Le nouveau Ben Affleck
Aujourd’hui, après s’être offert, avec une assurance et une maîtrise exceptionnelle, une nouvelle virginité, Ben Affleck est tout en haut du cirque hollywoodien. Le fait que Terrence Malick l’ait embauché pour figurer au générique de son dernier film, À la merveille, prouve à quel point l’image de l’acteur a changé. Ses réalisations ont prouvé qu’il en avait sous le capot. Un mec qui est capable de sortir des trucs comme The Town ou Argo ne peut qu’être intéressant, si on sait un tant soit peu comment le diriger.
Pendant des années, Ben Affleck a donné l’impression de se laisser gouverner par ce que l’on pensait de lui, et par ses fréquentations (J-Lo, à propos de laquelle il déclara « Avec Jennifer Lopez, je me sentais misérable et vulgaire »). Quand un certain public désirait le voir exploiter sa belle tronche dans des comédies romantiques sans relief, au point de faire de lui une Sandra Bullock au masculin, Ben s’est laissé faire. Jamais bien loin de Kevin Smith qui, heureusement, a ébréché régulièrement ce charisme de pacotille fabriqué par les tabloïds. Il a sombré, mais ne s’est jamais découragé, attendant son heure.
Deux acteurs/réalisateurs de talent : Kevin Costner et Ben Affleck dans Company Men.
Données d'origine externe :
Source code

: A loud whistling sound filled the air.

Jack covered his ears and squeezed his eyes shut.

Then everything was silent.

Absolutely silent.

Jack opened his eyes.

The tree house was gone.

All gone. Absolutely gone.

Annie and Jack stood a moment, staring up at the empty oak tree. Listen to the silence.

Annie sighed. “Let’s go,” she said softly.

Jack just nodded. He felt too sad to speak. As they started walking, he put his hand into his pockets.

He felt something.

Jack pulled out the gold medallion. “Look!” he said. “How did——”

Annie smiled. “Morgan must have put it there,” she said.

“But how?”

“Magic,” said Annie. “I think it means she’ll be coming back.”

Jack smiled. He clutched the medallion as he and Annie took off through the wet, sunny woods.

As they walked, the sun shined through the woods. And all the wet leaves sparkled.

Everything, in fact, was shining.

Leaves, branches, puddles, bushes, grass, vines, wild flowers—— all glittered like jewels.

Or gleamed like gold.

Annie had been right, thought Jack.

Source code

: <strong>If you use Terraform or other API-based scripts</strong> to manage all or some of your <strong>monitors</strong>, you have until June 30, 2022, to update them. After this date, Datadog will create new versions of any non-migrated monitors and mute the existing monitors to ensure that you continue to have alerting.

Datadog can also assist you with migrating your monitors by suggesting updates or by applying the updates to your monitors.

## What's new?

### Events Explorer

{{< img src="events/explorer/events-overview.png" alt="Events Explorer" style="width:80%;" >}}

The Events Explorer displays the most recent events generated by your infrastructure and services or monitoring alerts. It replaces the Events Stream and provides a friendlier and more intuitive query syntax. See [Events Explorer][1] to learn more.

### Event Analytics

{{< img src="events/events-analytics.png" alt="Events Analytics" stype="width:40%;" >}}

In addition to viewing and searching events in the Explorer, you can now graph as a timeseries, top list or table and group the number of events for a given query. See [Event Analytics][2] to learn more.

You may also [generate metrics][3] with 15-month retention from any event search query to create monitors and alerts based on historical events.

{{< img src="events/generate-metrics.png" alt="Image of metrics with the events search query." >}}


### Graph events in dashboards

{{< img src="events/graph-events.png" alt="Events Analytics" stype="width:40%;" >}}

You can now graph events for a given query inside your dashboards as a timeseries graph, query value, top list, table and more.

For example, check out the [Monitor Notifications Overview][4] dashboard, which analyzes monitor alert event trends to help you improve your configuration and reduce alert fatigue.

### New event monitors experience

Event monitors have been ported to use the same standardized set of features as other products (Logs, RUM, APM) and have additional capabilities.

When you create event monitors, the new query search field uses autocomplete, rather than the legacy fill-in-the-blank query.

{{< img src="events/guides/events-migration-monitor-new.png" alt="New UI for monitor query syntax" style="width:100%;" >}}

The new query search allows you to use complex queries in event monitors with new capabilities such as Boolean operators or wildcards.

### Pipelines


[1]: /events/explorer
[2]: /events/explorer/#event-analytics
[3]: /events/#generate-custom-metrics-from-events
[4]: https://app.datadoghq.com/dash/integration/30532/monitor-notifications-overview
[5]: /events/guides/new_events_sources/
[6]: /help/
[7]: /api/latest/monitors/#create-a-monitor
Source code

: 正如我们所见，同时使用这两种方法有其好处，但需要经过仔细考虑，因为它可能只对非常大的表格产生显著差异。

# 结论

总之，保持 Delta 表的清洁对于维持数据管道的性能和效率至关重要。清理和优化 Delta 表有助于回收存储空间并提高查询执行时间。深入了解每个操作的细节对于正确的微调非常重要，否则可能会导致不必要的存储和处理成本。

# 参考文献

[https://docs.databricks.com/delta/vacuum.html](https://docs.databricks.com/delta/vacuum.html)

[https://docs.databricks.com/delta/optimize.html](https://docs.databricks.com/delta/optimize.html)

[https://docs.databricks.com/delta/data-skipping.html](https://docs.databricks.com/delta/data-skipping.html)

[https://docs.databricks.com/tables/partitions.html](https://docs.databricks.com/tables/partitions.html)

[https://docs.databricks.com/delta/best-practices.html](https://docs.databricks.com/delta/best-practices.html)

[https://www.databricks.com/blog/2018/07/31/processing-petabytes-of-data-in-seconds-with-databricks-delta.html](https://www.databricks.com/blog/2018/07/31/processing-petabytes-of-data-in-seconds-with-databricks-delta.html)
Son court-métrage, réalisé en 1993, prouve très tôt l’ambition d’Affleck concernant la mise en scène. Pourtant, Ben a pris son temps. Aujourd’hui mature, il peut se permettre d’aborder des sujets aussi importants que celui de la crise des otages iraniens. Il peut jouer dans Company Men, à savoir l’un des films les plus pertinents jamais réalisés sur les conséquences de la crise, sans pour autant paraître hors-sujet. Il se tient loin des paparazzis et franchement, ces derniers n’ont plus l’air de s’y intéresser vraiment. En couple avec Jennifer Garner depuis un bail, père de famille heureux, il n’a plus rien de palpitant pour ses derniers. Il captive maintenant la critique qui voit en lui (la plupart du temps), un réalisateur à suivre et un acteur qui sait aussi faire les bons choix. Un mec qui s’est longtemps reposé sur ses lauriers, en se spécialisant dans la culture des navets, mais qui a pigé le truc (« J’ai grandi très vite, vous savez. On m’a exploité. On exigeait beaucoup de moi. (…) Cela m’a sans doute un peu bousillé. »). Un mec qui n’a plus à rougir de la comparaison avec son cousin et ami Matt Damon, ni avec son frère Casey. Un mec qui peut prendre parti pour Obama sans s’attirer les foudres du public. Un mec dont le dernier film est produit par George Clooney. Un mec parti pour durer. Un mec sur qui il faut compter.